One of these two cases is unfolding as de Leon is reporting, and involves Dyanie Bermeo, a college student in North Carolina who was charged with filing a false report soon after she told police she’d been assaulted by someone impersonating a cop. The second accuser, Emma Mannion, meets de Leon several years after her experience as a University of Alabama student. Members of the Tuscaloosa PD began their dubious investigation of her reported rape by grilling her — in the hospital room where she was receiving a vaginal exam.
The most disturbing material in the documentary is surely the police interrogation footage. Such tapes have become a familiar element of true-crime films and series; here, as in Making a Murderer, they expose manipulative (but legal) interrogation practices, such as the Reid Technique of eliciting confessions. “I’m breaking down psychological barriers,” one detective assures de Leon. Her filmed interview with him shows her in full command, using her own impressive methods to dismantle his mansplaining stance. The cops’ interrogation practices sometimes involve false claims that they have video footage disproving the accuser’s allegations. Regarding Mannion’s case, Schwartzman and de Leon punch major holes in that line of attack.
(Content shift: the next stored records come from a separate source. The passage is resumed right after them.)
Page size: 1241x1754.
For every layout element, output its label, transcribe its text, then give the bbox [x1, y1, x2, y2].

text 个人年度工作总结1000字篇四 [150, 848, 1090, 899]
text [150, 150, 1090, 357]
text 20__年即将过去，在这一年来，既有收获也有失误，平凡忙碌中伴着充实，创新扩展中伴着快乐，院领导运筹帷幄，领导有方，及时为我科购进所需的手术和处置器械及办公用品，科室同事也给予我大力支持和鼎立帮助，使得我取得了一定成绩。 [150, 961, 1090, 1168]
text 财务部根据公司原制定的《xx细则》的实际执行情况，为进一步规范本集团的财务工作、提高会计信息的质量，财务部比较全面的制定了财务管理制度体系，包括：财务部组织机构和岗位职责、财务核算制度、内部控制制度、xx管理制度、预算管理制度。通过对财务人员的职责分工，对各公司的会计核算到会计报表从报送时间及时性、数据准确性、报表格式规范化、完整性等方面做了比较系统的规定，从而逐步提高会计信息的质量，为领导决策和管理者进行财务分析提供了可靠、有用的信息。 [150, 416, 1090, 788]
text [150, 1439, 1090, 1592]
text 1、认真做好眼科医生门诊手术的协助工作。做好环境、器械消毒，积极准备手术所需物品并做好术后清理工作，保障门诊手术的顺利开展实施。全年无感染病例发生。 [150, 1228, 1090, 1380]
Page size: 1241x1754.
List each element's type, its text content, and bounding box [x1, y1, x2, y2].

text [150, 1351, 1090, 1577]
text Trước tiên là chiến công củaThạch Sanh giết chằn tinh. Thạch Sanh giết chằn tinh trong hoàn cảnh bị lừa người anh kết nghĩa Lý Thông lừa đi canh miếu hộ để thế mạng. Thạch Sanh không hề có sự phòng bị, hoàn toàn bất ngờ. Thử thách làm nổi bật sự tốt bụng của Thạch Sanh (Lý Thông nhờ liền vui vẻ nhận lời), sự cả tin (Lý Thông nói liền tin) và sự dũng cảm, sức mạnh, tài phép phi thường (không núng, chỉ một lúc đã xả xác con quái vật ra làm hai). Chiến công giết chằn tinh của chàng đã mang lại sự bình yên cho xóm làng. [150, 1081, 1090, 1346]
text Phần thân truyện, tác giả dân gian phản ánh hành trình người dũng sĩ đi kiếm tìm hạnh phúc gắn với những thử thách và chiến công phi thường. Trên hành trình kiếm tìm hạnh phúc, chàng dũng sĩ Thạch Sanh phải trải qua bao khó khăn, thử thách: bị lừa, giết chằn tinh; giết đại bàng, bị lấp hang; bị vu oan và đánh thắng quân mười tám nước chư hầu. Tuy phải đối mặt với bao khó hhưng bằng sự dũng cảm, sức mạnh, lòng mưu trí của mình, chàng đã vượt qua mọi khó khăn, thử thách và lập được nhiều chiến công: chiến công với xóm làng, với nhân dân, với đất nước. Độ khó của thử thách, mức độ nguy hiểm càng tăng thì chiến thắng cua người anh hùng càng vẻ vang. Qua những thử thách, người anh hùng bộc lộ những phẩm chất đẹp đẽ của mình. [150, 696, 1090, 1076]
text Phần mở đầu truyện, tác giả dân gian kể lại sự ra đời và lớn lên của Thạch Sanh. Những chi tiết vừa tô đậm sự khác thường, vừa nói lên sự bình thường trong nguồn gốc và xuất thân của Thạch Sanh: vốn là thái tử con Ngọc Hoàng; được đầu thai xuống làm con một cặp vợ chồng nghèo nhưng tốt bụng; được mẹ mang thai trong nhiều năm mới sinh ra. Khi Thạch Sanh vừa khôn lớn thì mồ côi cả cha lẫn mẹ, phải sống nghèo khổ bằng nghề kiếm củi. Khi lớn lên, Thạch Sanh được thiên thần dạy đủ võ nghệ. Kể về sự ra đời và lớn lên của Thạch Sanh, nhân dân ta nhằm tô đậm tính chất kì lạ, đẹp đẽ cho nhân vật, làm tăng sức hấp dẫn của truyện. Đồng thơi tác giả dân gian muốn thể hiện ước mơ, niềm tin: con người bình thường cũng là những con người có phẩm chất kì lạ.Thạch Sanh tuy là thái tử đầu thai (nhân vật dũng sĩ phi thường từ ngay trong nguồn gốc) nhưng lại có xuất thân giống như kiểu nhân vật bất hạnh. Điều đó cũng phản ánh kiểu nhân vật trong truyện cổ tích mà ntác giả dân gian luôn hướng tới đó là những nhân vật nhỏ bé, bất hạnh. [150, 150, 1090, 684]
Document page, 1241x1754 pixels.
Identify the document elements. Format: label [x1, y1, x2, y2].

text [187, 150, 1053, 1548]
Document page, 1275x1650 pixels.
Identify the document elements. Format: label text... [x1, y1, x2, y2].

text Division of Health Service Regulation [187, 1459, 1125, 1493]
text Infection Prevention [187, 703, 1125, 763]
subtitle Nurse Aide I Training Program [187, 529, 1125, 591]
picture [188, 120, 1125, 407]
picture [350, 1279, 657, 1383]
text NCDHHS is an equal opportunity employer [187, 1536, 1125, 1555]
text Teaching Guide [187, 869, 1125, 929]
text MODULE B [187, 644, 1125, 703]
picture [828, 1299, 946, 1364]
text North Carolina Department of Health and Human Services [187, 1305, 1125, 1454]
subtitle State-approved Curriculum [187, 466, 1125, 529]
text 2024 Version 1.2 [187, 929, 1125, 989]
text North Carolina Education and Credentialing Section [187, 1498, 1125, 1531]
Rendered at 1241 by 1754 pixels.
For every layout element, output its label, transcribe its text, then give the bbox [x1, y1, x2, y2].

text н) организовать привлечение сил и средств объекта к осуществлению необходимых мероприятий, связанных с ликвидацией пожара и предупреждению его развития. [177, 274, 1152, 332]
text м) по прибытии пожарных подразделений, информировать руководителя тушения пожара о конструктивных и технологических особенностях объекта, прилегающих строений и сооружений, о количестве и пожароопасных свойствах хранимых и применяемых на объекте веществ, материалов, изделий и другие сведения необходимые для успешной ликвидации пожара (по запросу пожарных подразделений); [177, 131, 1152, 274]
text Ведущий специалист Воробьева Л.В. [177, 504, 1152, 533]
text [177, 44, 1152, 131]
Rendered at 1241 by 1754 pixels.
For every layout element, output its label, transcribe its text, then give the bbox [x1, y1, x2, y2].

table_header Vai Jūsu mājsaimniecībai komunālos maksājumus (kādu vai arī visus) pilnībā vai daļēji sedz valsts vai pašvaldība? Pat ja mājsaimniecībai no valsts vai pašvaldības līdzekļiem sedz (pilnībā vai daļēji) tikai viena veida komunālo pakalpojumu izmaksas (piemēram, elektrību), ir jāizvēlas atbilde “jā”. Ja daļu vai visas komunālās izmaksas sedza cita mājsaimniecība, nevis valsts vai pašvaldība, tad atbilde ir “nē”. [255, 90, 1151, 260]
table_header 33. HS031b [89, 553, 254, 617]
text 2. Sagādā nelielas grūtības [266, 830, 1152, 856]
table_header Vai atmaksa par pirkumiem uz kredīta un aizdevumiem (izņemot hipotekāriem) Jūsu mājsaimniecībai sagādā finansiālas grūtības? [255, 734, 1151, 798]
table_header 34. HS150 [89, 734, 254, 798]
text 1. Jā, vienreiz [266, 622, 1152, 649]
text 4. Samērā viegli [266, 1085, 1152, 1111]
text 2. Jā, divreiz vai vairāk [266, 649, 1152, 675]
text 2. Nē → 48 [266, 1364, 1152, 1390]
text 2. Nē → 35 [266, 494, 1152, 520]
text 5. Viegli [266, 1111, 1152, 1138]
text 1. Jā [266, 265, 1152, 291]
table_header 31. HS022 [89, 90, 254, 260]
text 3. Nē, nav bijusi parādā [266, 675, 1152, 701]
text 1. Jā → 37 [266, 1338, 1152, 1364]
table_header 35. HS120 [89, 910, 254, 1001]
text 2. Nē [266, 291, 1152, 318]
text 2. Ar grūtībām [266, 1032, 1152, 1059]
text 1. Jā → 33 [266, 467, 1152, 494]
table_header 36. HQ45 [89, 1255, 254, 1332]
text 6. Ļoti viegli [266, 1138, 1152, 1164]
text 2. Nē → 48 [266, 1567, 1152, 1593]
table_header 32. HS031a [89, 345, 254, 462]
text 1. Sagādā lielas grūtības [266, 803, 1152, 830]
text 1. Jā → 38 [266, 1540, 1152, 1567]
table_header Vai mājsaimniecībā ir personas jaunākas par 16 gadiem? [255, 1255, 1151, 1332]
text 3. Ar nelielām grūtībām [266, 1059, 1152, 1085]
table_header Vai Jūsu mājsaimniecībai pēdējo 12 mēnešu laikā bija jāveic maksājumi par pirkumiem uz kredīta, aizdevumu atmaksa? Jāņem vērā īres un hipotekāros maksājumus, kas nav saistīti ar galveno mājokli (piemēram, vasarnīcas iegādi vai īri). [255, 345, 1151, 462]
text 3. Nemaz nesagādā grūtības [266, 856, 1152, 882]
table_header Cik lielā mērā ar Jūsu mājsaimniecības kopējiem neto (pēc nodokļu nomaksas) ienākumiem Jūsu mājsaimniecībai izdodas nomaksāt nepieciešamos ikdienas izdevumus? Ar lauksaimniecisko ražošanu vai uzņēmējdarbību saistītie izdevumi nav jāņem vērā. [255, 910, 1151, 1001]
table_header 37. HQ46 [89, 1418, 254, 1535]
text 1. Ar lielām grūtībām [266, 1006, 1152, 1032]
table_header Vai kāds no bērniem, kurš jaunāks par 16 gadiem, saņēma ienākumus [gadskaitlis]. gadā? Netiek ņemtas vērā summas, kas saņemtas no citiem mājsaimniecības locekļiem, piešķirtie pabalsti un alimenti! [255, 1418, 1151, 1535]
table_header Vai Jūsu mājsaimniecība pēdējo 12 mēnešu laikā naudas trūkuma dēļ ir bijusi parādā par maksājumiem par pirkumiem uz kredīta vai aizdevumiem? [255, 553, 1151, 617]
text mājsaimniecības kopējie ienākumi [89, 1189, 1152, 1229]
The interrogation-room footage also reveals an outrageous divide between how accusers and accused are treated in cases of sexual assault — if the accused is even brought into that room. A Connecticut detective tells de Leon that he never questioned two college football players accused of rape because they “didn’t want to be interviewed.” In another farce, one accused man, a member of an influential family, is told, after some hey-buddy chat about fishing, that he did nothing wrong, and he thanks the officer for doing “a very thorough job.”
In contrast, the women in those interrogation rooms — sometimes for hours on end — are greeted with such statements as “I do not believe you at all.” And then, once the police deem someone a liar rather than a victim, a hideous cycle begins: They make her “false report” known on social media, divulging her name. Beyond inciting cruel comments from the usual trolls, these posts are picked up by so-called journalists and republished without the slightest attempt at corroboration.
Attorneys and other experts weigh in on the miscarriage of justice. Law professor Lisa Avalos describes a “media fascination” with Gone Girl Syndrome, and points out that the greater risk by far, for men and women alike, is not that they’ll be falsely accused of sexual assault, but that they’ll be assaulted. Carl Hershman, a retired San Diego Sex Crimes Unit detective, explains why many cops prefer to close a case — and get it off their desk — with the woman’s arrest rather than taking the time to investigate her claims.
Women Talking director Sarah Polley recently said on Marc Maron’s podcast that she believes we’re in the midst of a backlash to #MeToo. That may explain some of the cases that de Leon has investigated, but the problem is deep-seated and predates any recent social movement; the journalist’s work covers 10 years’ worth of cases. Victim/Suspect illuminates a horrific reality that has upended many women’s lives. And it offers clear validation of an essential truth that many observers have found hard to accept: Recanting is not evidence that a crime was not committed, just proof that psychological games work, especially when someone is young, naive and traumatized.